**SELECTED EXTRACT**
I'm familiar with the Mammalian Dive Reflex but I don't think it was a factor, as most of my CPR experience was with people snorkeling in Nassau and the water there wasn't cold enough to ellicit that reflex. I was a first responder on a cruise ship as well as the manager of the snorkeling program. We had much better success with CPR on snorkelers than we did on people who collapsed on board the ship. I've always attributed that to it being easier to bring someone back from a drowning than a heart attack, rather than the diving reflex, but that's just an uneducated assumption based a few dozen applications of CPR.
 
An anecdote re: extended CPR:
I am a retired RN, and was a CPR Instructor Trainer. That is, I taught others how to be CPR Instructors.

**SUPPLIED ENTRIES**
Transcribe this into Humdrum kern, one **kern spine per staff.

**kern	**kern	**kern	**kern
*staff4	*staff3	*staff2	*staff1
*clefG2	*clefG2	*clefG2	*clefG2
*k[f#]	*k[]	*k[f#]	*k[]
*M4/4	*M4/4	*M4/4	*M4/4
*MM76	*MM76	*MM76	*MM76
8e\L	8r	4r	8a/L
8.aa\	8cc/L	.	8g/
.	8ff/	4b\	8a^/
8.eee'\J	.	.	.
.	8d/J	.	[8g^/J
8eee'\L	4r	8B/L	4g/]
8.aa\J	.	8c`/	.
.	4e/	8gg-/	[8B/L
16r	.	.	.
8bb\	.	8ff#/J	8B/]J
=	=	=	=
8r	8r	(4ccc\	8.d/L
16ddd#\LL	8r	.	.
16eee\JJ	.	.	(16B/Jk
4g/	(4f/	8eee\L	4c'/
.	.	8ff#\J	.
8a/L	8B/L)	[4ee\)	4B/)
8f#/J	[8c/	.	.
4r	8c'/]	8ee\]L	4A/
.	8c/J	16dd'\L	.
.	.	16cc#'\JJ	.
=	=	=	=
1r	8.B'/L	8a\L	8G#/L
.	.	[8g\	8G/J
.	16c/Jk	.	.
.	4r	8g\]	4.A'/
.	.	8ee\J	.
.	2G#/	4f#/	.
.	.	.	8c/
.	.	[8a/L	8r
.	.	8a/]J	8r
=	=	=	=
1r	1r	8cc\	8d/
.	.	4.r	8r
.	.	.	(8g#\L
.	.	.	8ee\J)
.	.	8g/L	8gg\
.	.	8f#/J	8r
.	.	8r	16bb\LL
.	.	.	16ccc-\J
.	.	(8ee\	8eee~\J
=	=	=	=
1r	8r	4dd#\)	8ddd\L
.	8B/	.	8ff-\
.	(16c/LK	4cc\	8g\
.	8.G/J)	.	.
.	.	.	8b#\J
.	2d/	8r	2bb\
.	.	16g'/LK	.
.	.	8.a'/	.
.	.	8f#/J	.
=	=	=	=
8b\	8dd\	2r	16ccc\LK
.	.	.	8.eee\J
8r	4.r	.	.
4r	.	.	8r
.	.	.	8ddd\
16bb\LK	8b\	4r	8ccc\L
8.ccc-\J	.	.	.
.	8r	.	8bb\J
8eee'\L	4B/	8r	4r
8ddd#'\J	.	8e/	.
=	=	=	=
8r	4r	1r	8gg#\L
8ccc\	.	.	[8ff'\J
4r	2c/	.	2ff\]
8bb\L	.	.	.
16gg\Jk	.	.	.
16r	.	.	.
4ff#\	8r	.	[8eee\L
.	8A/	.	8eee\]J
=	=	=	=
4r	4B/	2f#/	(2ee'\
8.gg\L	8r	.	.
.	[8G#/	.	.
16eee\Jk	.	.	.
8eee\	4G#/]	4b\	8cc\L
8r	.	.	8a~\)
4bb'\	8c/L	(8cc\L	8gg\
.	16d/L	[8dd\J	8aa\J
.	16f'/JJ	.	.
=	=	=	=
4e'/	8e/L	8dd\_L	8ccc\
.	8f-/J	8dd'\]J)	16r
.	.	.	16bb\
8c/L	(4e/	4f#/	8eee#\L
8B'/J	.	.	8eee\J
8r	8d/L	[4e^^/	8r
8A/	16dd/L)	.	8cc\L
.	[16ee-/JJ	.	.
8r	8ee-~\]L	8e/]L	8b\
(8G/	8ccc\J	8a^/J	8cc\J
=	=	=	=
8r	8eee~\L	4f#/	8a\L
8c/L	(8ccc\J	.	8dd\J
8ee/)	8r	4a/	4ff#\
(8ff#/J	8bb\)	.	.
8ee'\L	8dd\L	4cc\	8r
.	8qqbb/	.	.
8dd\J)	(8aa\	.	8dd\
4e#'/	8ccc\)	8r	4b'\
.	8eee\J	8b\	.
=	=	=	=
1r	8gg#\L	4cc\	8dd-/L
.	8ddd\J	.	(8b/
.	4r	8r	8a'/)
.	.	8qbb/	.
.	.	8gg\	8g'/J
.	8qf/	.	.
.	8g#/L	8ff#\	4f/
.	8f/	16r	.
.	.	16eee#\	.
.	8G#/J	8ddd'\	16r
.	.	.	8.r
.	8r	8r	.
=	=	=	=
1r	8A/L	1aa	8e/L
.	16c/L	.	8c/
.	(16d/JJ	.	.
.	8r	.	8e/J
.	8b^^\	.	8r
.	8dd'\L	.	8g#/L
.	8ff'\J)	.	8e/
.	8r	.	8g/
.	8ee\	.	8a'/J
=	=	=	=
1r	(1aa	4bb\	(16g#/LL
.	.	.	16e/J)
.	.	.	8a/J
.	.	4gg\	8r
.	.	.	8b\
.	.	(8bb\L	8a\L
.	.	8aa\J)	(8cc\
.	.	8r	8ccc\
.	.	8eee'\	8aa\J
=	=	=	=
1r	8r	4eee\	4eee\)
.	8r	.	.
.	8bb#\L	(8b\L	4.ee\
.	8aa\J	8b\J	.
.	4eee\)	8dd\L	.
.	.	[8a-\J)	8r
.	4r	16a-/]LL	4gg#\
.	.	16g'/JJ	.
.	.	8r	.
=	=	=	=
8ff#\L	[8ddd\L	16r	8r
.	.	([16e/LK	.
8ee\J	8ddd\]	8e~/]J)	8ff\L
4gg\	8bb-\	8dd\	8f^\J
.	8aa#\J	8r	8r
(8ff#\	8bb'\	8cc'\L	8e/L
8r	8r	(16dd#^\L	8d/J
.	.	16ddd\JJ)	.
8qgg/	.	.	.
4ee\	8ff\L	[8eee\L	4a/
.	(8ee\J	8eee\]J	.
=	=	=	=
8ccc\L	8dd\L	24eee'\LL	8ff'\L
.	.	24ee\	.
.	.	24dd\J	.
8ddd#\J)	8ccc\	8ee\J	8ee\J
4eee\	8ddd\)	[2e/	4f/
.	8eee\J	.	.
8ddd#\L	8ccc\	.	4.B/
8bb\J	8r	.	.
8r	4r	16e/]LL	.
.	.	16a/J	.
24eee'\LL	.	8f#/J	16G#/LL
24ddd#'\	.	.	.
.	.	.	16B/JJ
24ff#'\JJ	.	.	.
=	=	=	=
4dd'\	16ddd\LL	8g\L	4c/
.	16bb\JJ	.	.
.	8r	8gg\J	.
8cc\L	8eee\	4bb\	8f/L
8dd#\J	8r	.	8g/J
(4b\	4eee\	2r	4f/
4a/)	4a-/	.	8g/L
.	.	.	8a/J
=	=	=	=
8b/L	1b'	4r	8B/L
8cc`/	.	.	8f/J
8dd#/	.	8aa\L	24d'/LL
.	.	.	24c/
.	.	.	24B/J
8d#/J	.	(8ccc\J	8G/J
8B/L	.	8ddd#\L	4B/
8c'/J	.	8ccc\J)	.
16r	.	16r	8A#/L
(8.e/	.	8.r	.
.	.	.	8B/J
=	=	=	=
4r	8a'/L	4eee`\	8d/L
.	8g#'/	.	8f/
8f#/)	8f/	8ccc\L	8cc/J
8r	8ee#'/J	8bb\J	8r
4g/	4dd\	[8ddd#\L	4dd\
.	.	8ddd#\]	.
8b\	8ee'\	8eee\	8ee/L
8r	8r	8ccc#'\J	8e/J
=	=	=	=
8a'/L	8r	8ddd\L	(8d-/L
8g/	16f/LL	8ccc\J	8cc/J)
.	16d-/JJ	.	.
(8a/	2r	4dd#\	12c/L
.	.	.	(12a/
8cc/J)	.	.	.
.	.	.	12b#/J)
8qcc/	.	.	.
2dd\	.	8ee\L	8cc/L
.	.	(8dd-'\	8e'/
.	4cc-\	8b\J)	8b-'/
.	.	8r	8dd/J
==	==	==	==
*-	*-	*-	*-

**WORK TASK 1**
For each statement, say whether it agrees with the post about CPR, answering yes or no and quoting the words of the post that decide it.
(a) The writer thinks the Mammalian Dive Reflex was a factor in the CPR outcomes.
(b) The writer managed the snorkeling program on a cruise ship.
(c) CPR had more success on people who collapsed on board than on snorkelers.
**WORK TASK 2**
Answer these questions from the post about CPR.
(a) Where were the people snorkeling when the writer performed CPR on them?
(b) On roughly how many applications of CPR is the writer's assumption based?
(c) In the anecdote about extended CPR, what did the writer teach others to be?
**WORK TASK 3**
Carry the post about CPR forward from its final sentence by telling the anecdote about extended CPR.
The items have no connection to the post about CPR.

**RESPONSE AREA 1**
(a) No: "I don't think it was a factor"
(b) Yes: "I was a first responder on a cruise ship as well as the manager of the snorkeling program."
(c) No: "We had much better success with CPR on snorkelers than we did on people who collapsed on board the ship."

**RESPONSE AREA 2**
(a) Nassau
(b) A few dozen
(c) CPR Instructors

**RESPONSE AREA 3**
After leaving nursing and moving out of state to care for my father, I took several different jobs until I was eligible for Medicare. One of those jobs was as an office assistant in a family-run commercial plumbing business. One day, the owner of the business was in the front office when he turned purple and lost consciousness. I pulled him out of the chair and to the floor, assessed for pulse and respirations, and initiated solo CPR while his wife called 911.
Through a series of unfortunate events, the EMTs were delayed in getting to the office, and it was only after they did arrive and took over, that they told me that I had performed solo CPR for 23 minutes. Buck survived, with only a couple of cracked ribs and some bruises. I'll admit I was exhausted. Were it not for my own size (6'6" and 230 pounds), I would not have been able to be successful.
Several days later, as Buck had a pacemaker implanted, I realized he had been in V-fib, and I dearly wished there had been an AED in the office that day.